EXERCISE INSTRUCTIONS — From the records, pick out and copy each line containing "Court".

TASK MATERIAL —

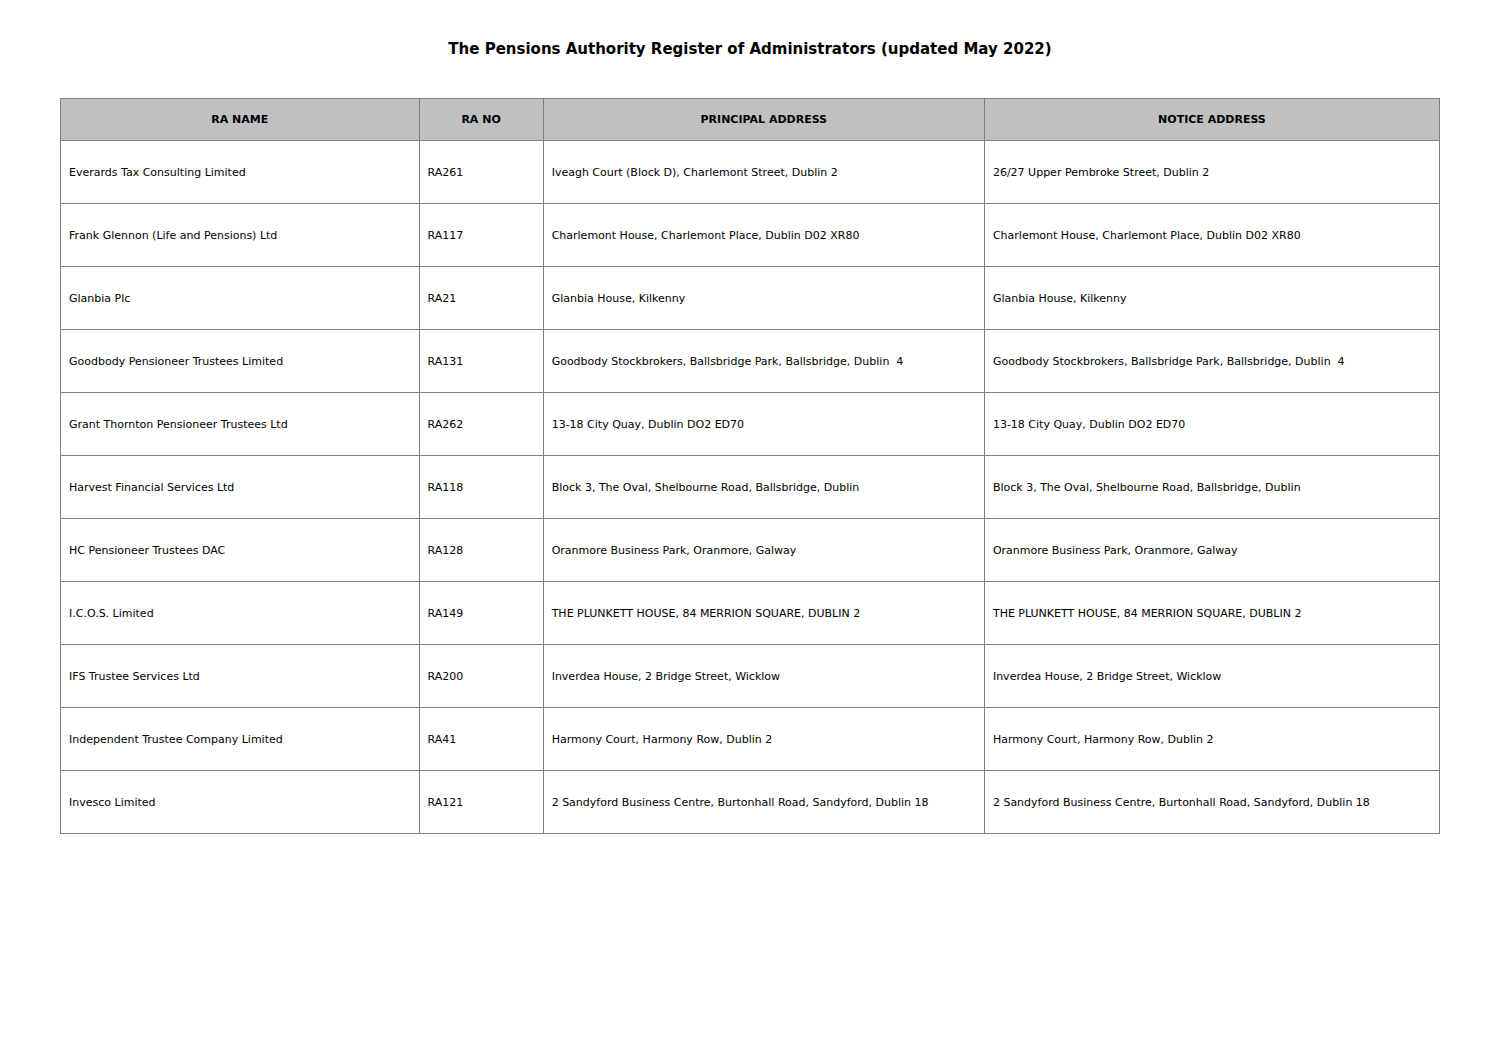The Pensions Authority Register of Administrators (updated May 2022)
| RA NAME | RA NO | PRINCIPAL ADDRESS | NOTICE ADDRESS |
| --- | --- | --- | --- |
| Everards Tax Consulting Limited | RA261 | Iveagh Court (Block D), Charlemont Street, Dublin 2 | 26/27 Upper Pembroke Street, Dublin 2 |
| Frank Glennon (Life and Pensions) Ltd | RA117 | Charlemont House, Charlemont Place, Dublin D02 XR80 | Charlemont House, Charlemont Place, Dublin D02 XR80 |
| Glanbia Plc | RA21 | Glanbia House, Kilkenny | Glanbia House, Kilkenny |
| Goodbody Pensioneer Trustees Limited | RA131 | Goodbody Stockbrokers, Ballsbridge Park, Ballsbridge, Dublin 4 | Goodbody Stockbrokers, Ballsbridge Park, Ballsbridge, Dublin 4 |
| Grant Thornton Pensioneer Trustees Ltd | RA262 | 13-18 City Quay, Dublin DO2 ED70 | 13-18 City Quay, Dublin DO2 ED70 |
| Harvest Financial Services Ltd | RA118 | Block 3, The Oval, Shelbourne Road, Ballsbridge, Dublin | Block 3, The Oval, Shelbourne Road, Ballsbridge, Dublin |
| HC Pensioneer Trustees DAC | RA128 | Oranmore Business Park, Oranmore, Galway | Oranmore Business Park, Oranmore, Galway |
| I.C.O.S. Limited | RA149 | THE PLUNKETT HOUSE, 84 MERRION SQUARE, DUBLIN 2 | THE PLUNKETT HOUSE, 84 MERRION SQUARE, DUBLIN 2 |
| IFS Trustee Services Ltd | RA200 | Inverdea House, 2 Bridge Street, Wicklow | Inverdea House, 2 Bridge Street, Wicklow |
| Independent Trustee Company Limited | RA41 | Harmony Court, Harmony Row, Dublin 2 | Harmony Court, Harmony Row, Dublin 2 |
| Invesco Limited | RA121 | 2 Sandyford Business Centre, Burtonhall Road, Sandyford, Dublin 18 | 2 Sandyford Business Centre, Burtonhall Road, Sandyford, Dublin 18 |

* * *

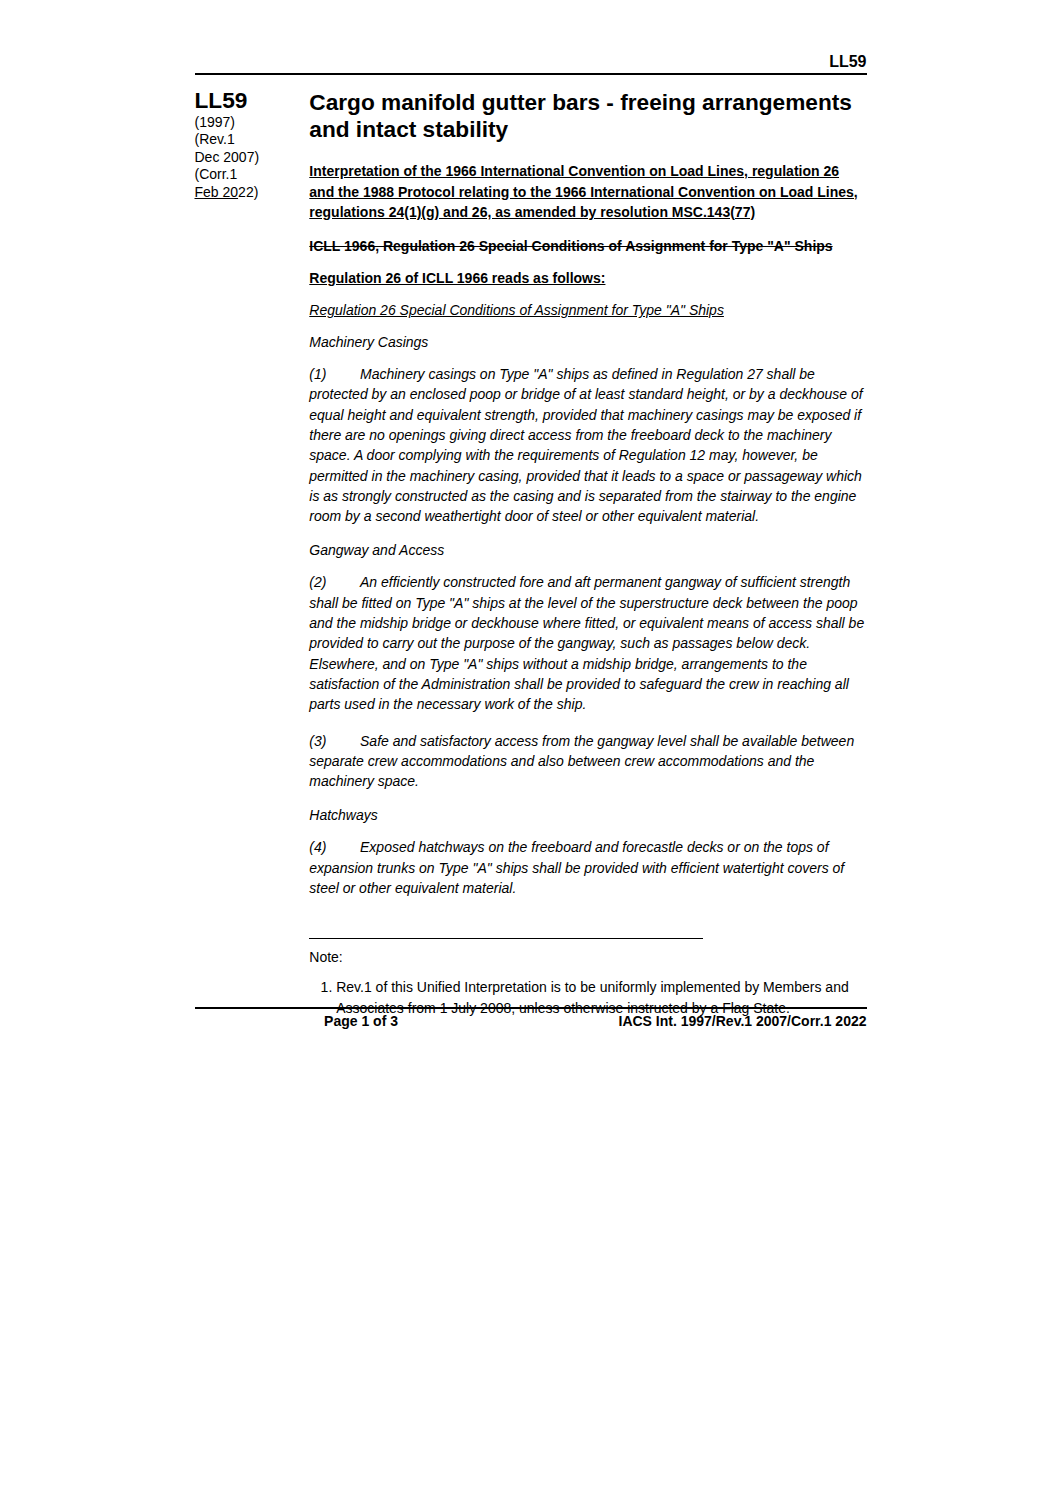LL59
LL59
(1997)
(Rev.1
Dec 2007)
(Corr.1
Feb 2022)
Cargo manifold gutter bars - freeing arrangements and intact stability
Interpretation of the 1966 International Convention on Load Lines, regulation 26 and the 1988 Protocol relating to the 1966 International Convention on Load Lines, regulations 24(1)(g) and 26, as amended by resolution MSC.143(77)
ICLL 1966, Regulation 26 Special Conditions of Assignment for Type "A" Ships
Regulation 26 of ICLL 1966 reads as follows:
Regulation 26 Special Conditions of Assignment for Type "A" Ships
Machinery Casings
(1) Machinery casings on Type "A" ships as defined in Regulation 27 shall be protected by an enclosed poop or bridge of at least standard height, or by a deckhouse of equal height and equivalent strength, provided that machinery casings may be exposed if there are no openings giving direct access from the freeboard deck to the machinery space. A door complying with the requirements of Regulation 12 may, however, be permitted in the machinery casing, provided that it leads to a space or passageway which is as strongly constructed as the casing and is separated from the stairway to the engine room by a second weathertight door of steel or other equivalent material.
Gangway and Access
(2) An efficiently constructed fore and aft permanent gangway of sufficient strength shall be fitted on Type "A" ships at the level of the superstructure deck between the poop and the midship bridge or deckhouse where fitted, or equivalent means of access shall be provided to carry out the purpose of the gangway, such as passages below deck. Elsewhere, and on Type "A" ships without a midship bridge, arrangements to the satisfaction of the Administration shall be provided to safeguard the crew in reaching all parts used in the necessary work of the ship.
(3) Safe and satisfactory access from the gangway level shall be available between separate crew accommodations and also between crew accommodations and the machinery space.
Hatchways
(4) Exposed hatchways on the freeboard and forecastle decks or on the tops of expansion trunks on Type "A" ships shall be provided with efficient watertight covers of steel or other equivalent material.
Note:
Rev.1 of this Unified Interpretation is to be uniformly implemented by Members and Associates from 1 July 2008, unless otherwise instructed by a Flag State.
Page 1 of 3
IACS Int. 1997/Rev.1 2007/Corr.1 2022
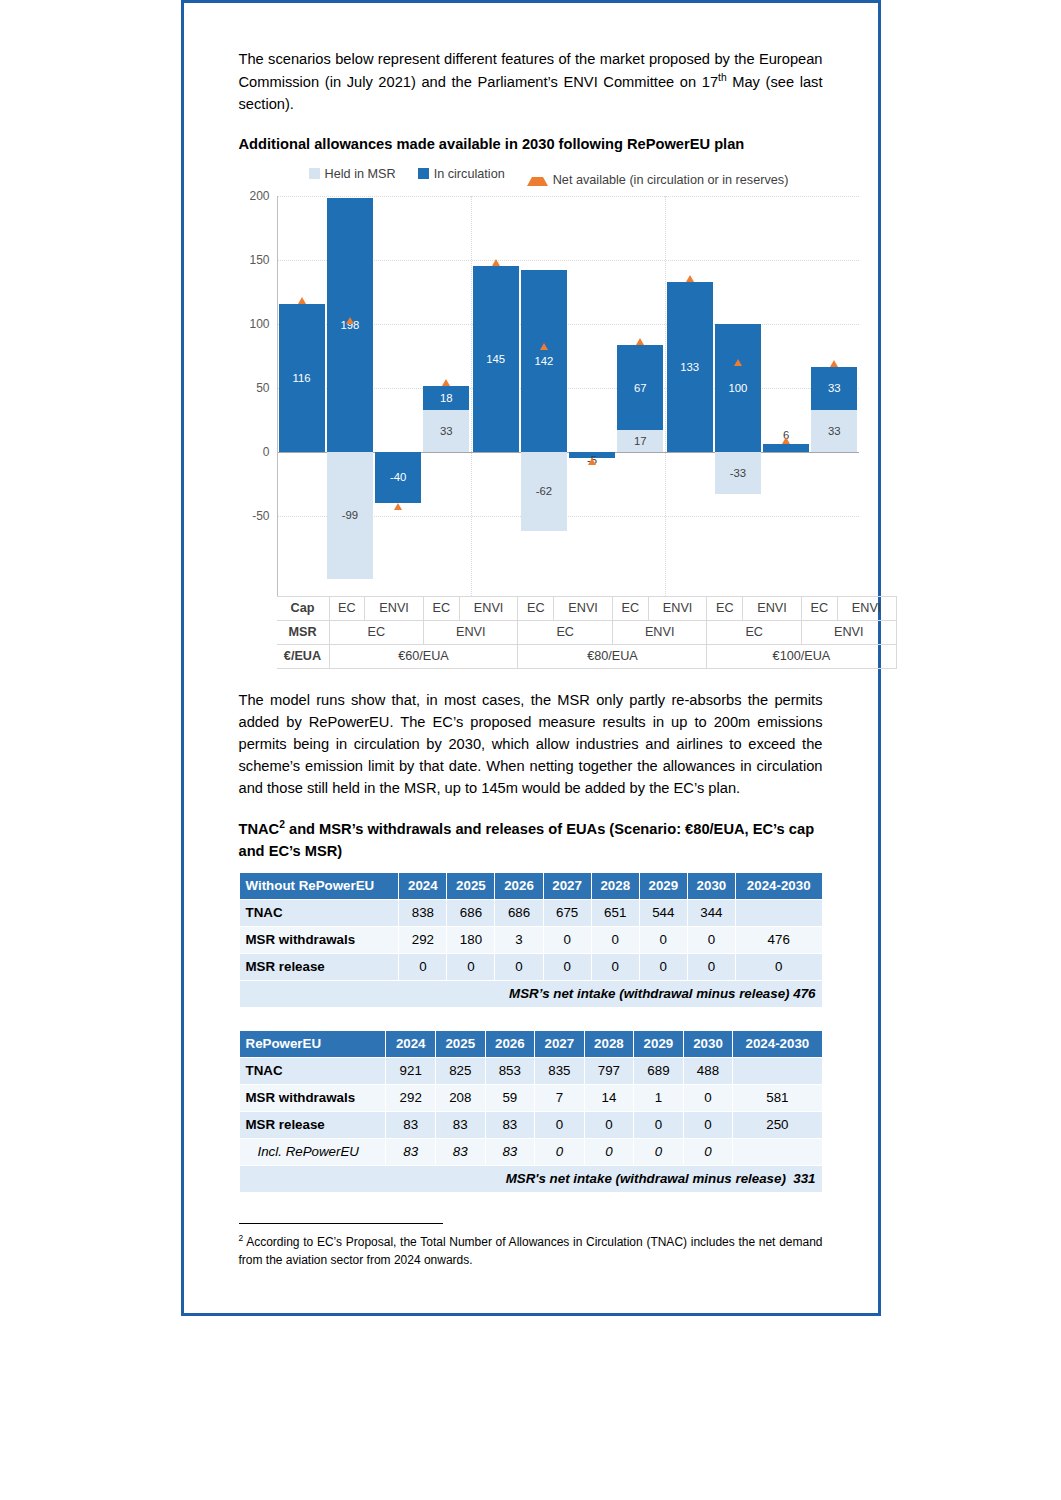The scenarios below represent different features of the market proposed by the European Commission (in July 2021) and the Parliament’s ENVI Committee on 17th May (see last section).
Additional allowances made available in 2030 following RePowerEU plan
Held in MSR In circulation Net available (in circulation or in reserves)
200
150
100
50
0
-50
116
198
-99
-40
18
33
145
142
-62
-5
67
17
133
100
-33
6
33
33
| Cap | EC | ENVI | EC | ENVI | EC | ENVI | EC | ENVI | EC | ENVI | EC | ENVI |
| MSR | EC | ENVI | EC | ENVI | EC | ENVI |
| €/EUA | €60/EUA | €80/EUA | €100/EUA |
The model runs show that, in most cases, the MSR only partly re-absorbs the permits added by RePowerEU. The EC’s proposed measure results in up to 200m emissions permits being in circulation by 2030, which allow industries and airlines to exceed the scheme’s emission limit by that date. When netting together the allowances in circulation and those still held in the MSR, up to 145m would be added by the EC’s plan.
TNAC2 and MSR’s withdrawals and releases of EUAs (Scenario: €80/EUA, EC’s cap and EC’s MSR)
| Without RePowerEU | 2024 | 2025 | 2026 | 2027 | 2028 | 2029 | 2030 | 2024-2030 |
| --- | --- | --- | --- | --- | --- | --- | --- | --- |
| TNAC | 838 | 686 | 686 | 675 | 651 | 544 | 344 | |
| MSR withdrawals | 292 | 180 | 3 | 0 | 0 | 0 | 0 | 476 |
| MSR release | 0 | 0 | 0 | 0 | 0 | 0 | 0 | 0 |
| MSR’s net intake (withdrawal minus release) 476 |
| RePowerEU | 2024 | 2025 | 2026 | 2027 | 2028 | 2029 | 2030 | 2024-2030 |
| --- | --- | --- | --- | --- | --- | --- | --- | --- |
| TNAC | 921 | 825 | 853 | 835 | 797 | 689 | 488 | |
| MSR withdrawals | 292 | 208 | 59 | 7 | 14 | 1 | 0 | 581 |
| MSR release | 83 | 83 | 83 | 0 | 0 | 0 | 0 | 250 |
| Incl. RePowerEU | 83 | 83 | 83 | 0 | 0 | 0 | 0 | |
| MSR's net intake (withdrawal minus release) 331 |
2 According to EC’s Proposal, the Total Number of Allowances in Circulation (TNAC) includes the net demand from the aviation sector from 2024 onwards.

OUTPUT OF THE EXERCISE —
| Everards Tax Consulting Limited | RA261 | Iveagh Court (Block D), Charlemont Street, Dublin 2 | 26/27 Upper Pembroke Street, Dublin 2 |
| Independent Trustee Company Limited | RA41 | Harmony Court, Harmony Row, Dublin 2 | Harmony Court, Harmony Row, Dublin 2 |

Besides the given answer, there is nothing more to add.